For real transformation to occur, we have to leave the level of the personality self, either delving into the depths below or ascending into the heights above. We have to get in touch with the psyche as it exists beyond the world of Flatland. It’s not that translative change is without worth, but just that it’s not a ticket out of Flatland., 
However, for many of us, the vertical dimension doesn’t seem very real, because we live in a culture where Flatland has become the norm. It’s hard to seek change in a vertical direction when we have little experience with this dimension of life. Only when the vertical dimension of life begins to become real to us can we see the personality self not just as a whole (as a self-regulating, autonomous entity) but as a part (as the bouncy offspring of a more mature intelligence). 
Unfortunately, Wilber so wants to stress the importance of transcendence (change on the vertical dimension) that he implies that once the self is transcended, the self at the level of personality ceases to matter or even disappears: “Authentic transformation is not a matter of [changes one’s] belief[s] but of the death of the believer….[when transformation is authentic], the self is not made content, the self is made toast” (p. 27, italics mine).
To say that transformation causes the self to “become toast” is a very dramatic statement. Can it really be true that once someone is transformed, the personality self is literally burned up? If it is, then transformation doesn’t sound like a very attractive prospect. Without a personality self, how would we be able care for our families or relate to our friends? And how would Wilber manage to write an entire autobiography—and this is where the quote comes from—full of personal anecdotes and musings?

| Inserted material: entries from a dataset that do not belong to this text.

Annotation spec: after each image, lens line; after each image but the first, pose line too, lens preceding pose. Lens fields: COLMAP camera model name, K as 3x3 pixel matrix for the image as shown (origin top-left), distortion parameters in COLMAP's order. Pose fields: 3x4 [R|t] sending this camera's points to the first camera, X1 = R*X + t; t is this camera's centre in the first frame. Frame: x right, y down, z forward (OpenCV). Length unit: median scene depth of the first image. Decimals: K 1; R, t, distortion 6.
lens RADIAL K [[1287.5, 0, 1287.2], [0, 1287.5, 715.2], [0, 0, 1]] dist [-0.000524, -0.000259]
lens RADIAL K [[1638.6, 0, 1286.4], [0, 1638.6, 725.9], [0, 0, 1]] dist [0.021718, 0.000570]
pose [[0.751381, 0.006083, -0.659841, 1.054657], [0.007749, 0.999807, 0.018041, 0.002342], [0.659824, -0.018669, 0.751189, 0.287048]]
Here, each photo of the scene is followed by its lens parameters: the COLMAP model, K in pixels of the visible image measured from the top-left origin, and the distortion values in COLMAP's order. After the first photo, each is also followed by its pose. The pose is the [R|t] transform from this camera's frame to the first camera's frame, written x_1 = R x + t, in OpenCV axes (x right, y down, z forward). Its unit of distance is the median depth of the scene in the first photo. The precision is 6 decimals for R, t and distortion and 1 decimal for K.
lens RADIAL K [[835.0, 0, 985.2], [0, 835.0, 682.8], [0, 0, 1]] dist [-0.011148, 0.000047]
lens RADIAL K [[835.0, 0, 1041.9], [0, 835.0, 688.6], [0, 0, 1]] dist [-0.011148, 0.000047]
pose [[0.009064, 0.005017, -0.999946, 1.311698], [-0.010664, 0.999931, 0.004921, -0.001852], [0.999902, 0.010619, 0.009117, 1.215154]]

I find it hard to take Wilber’s statement literally. I think what he wants to stress is the radical and unexpected nature of the transformational process, which is different than most people imagine. A breakthrough to other levels of consciousness can be a big shock for the personality self, especially for people who come from a culture that tells them that the personality self is the only self there is. A breakthrough experience can cause a pole shift in the psyche: the center of gravity is no longer located exclusively in the personality. From a certain perspective, it can seem like the personality has actually died.